Tens of thousands of Germans turned out across the country on Saturday to mark International Holocaust Remembrance Day, just days after a string of protests against right-wing extremists.
Chancellor Olaf Scholz, who earlier this month joined a march against the far right, on Saturday welcomed what he said were “millions of fellow citizens marching in the streets” of Germany.
“Never again,” Scholz vowed Saturday as police in the western city of Duesseldorf said about 100,000 people joined the peaceful protest there.
Demonstrations were planned in 300 towns and villages across the country this weekend, according to the alliance “Together against the extreme right”.
In the northern city of Kiel, police said 11,500 people had gathered before midday.
“Democracy is not for the timid”, read placards alongside others saying, “Red card for the AfD” party of the extreme right.
Physiotherapist Johannes Boecker, aged 29, told AFP, “It was important to demonstrate in memory of the victims of national socialism and also against the rise of the extreme right.”
In Stuttgart, where a couple of thousand people gathered, 60-year-old Margrit Walter told AFP: “I want to create a Nazi-free zone for my grand-daughter.”
Scholz, who had turned out at a protest two weeks ago in Potsdam, close to the capital, said he was delighted to see people “stand up”.
“Never again requires everybody’s vigilance.
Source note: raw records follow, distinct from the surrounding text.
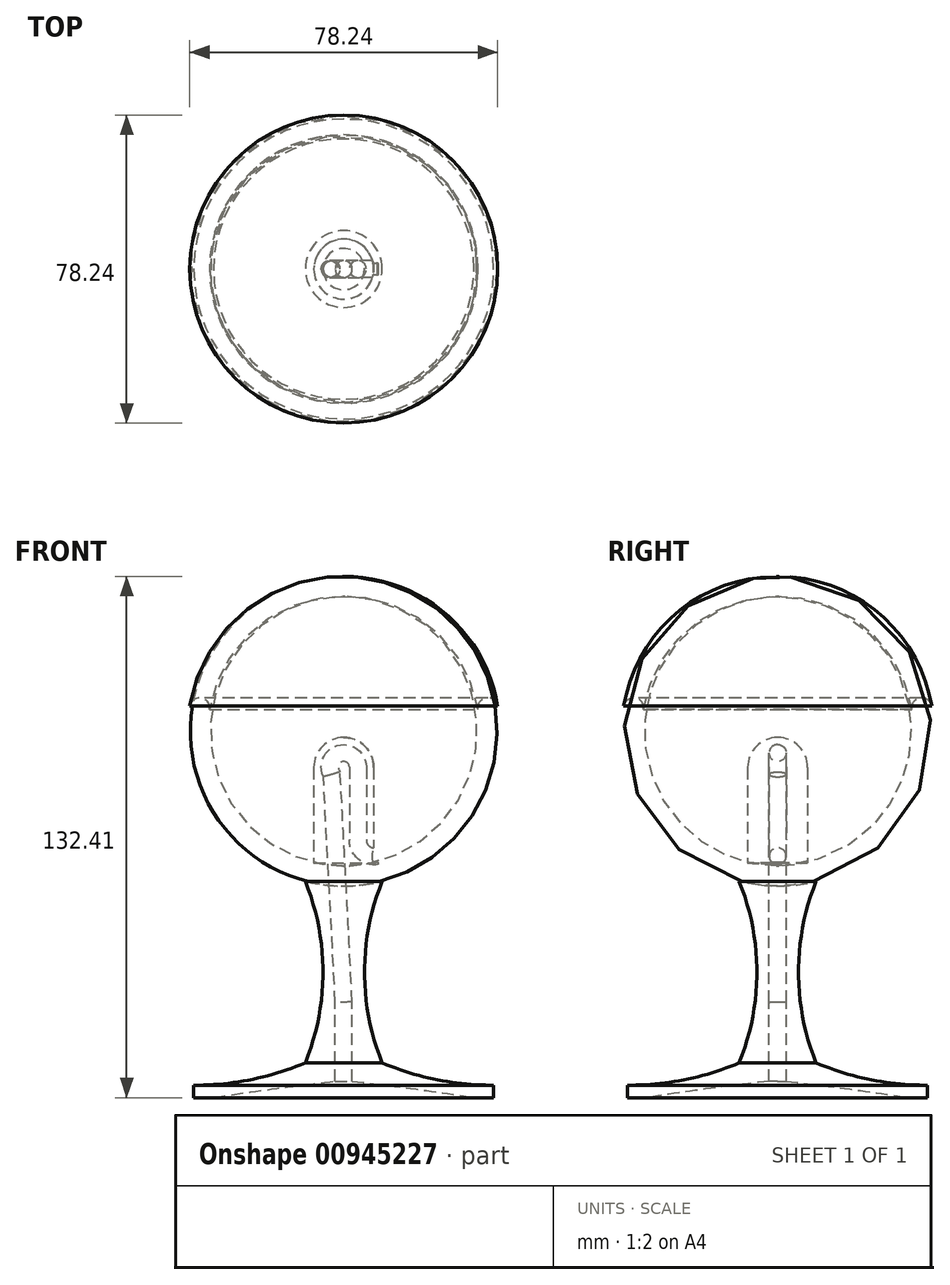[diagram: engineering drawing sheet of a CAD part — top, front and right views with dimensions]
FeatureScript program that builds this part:
annotation { "Feature Type Name" : "Feature", "Feature Type Description" : "" }
export const myFeature = defineFeature(function(context is Context, id is Id, definition is map)
    precondition{}
    {
        {
            var Q0;
            Q0=qCreatedBy(makeId("Front.planeOp"),FACE);
            var sketch = newSketch(context, id + "F0", { "sketchPlane" : qUnion([Q0])});
            skLineSegment(sketch, "E0", {"start": v(0, 4.4) * mm, "end": v(0, 91.52) * mm});
            skLineSegment(sketch, "E1", {"start": v(33.49, 101.6) * mm, "end": v(38.71, 101.6) * mm});
            skLineSegment(sketch, "E2", {"start": v(33.07, 0) * mm, "end": v(38.1, 0) * mm});
            skLineSegment(sketch, "E3", {"start": v(38.1, 0) * mm, "end": v(38.1, 3.18) * mm});
            skArc(sketch, "E4", {"start": v(9.77, 54.96) * mm, "mid": v(33.73, 72.39) * mm, "end": v(38.71, 101.6) * mm});
            skArc(sketch, "E5", {"start": v(9.77, 8.87) * mm, "mid": v(23.64, 4.57) * mm, "end": v(38.1, 3.17) * mm});
            skLineSegment(sketch, "E6", {"start": v(7.62, 59.67) * mm, "end": v(7.62, 83.9) * mm});
            skPoint(sketch, "E7.center.orphan", {"position": v(0, 83.9) * mm});
            skArc(sketch, "E8.0", {"start": v(7.62, 59.67) * mm, "mid": v(29.46, 75.14) * mm, "end": v(33.49, 101.6) * mm});
            skArc(sketch, "E9", {"start": v(7.62, 83.9) * mm, "mid": v(5.39, 89.29) * mm, "end": v(0, 91.52) * mm});
            skArc(sketch, "E10", {"start": v(9.77, 54.96) * mm, "mid": v(5.27, 31.91) * mm, "end": v(9.77, 8.87) * mm});
            skArc(sketch, "E11", {"start": v(33.07, 0) * mm, "mid": v(16.56, 2.43) * mm, "end": v(0, 4.4) * mm});
            skSolve(sketch);
        }
        {
            var Q0;
            Q0=qSketchRegion(id+"F0",true);
            var Q1;
            Q1=sQuery(id+"F0.wireOp",EDGE,"E0");
            revolve(context, id + "F1", {"entities" : qUnion([Q0]), "axis" : qUnion([Q1]), "revolveType" : RevolveType.FULL});
        }
        {
            var Q0;
            Q0=qCreatedBy(makeId("Front.planeOp"),FACE);
            var sketch = newSketch(context, id + "F2", { "sketchPlane" : qUnion([Q0])});
            skArc(sketch, "E12", {"start": v(3.56, 84) * mm, "mid": v(-0.97, 87.43) * mm, "end": v(-3.03, 82.12) * mm});
            skLineSegment(sketch, "E13", {"start": v(3.56, 84) * mm, "end": v(3.56, 65.45) * mm});
            skArc(sketch, "E14", {"start": v(3.56, 65.45) * mm, "mid": v(5.02, 62.3) * mm, "end": v(8.38, 61.36) * mm});
            skLineSegment(sketch, "E15", {"start": v(-3.03, 82.12) * mm, "end": v(0, 24.25) * mm});
            skLineSegment(sketch, "E16", {"start": v(0, 24.25) * mm, "end": v(0, 0) * mm});
            skSolve(sketch);
        }
        {
            var Q0;
            Q0=makeQuery(id+"F1.opRevolve","SWEPT_FACE",FACE,{"disambiguationData":[OSD([sQuery(id+"F0.wireOp",EDGE,"E2")])]});
            var sketch = newSketch(context, id + "F3", { "sketchPlane" : qUnion([Q0])});
            skCircle(sketch, "E17", {"center": v(0, 0) * mm, "radius": 2.16 * mm});
            skSolve(sketch);
        }
        {
            var Q0;
            Q0=makeQuery(id+"F3.imprint","IMPRINT",FACE,{"disambiguationData":[TD([[makeQuery(id+"F3.imprint","IMPRINT",EDGE,{"derivedFrom":sQuery(id+"F3.wireOp",EDGE,"E17")}),1.0]])]});
            var Q1;
            Q1=sQuery(id+"F2.wireOp",EDGE,"E16");
            var Q2;
            Q2=sQuery(id+"F2.wireOp",EDGE,"E15");
            var Q3;
            Q3=sQuery(id+"F2.wireOp",EDGE,"E12");
            var Q4;
            Q4=sQuery(id+"F2.wireOp",EDGE,"E13");
            var Q5;
            Q5=sQuery(id+"F2.wireOp",EDGE,"E14");
            sweep(context, id + "F4", {"operationType" : NewBodyOperationType.REMOVE, "profiles" : qUnion([Q0]), "path" : qUnion([Q1, Q2, Q3, Q4, Q5])});
        }
        {
            var Q0;
            Q0=makeQuery(id+"F1.opRevolve","SWEPT_EDGE",EDGE,{"disambiguationData":[OSD([sQuery(id+"F0.wireOp",EDGE,"E1"),sQuery(id+"F0.wireOp",EDGE,"E8.0")])]});
            var Q1;
            Q1=makeQuery(id+"F1.opRevolve","SWEPT_EDGE",EDGE,{"disambiguationData":[OSD([sQuery(id+"F0.wireOp",EDGE,"E1"),sQuery(id+"F0.wireOp",EDGE,"E4")])]});
            var Q2;
            Q2=makeQuery(id+"FxQKJDNVuqQIBrW_1.opRevolve","SWEPT_EDGE",EDGE,{"disambiguationData":[OSD([sQuery(id+"F0.wireOp",EDGE,"E1"),sQuery(id+"F0.wireOp",EDGE,"E8.0")])]});
            var Q3;
            Q3=makeQuery(id+"FxQKJDNVuqQIBrW_1.opRevolve","SWEPT_EDGE",EDGE,{"disambiguationData":[OSD([sQuery(id+"F0.wireOp",EDGE,"E1"),sQuery(id+"F0.wireOp",EDGE,"E4")])]});
            fillet(context, id + "F5", {"entities" : qUnion([Q0, Q1, Q2, Q3]), "radius" : 2.54 * mm, "tangentPropagation" : true, "allowEdgeOverflow" : false});
        }
    });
Our democracy is not a gift from God, it is made by men,” the chancellor said. “Never again is every day.”
Defence Minister Boris Pistorius joined the protesters in his northwestern hometown of Osnabrueck, where he was born.
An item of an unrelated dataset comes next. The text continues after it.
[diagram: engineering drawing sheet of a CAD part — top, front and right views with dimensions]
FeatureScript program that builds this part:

“There are three times as many demonstrations as last week, particularly in the east of Germany,” said in a statement the citizen’s alliance Campact, which is among the organisers of the protest movement.
It is in the east, formerly communist East Germany, where the AfD finds its biggest following.
Holocaust Day, commemorating the murder of six million Jews during World War Two, falls on the anniversary of the liberation of the Auschwitz-Birkenau death camp by Soviet troops on January 27, 1945.
In Poland, site of the former camp, Auschwitz survivor Halina Birenbaum, aged 95, lamented anti-Jewish protests around the world and the “barbaric and long Russian attack against Ukraine… the barbaric terrorist attacks by Hamas and war on every side.
“For me it makes the Holocaust go on,” she said.
In Germany, this year’s 79th Holocaust anniversary came shortly after a report by investigative outlet Correctiv that revealed that AfD members had discussed the mass expulsion of immigrants and “non-assimilated citizens” at a November meeting with extremists.
The news sent shockwaves across Germany at a time when the AfD is soaring in opinion polls, just months ahead of three major regional elections in eastern Germany where their support is strongest.
Interior Minister Nancy Faeser compared the extremist meeting on foreigners with the 1942 Wannsee conference when the Nazis plotted to exterminate European Jews.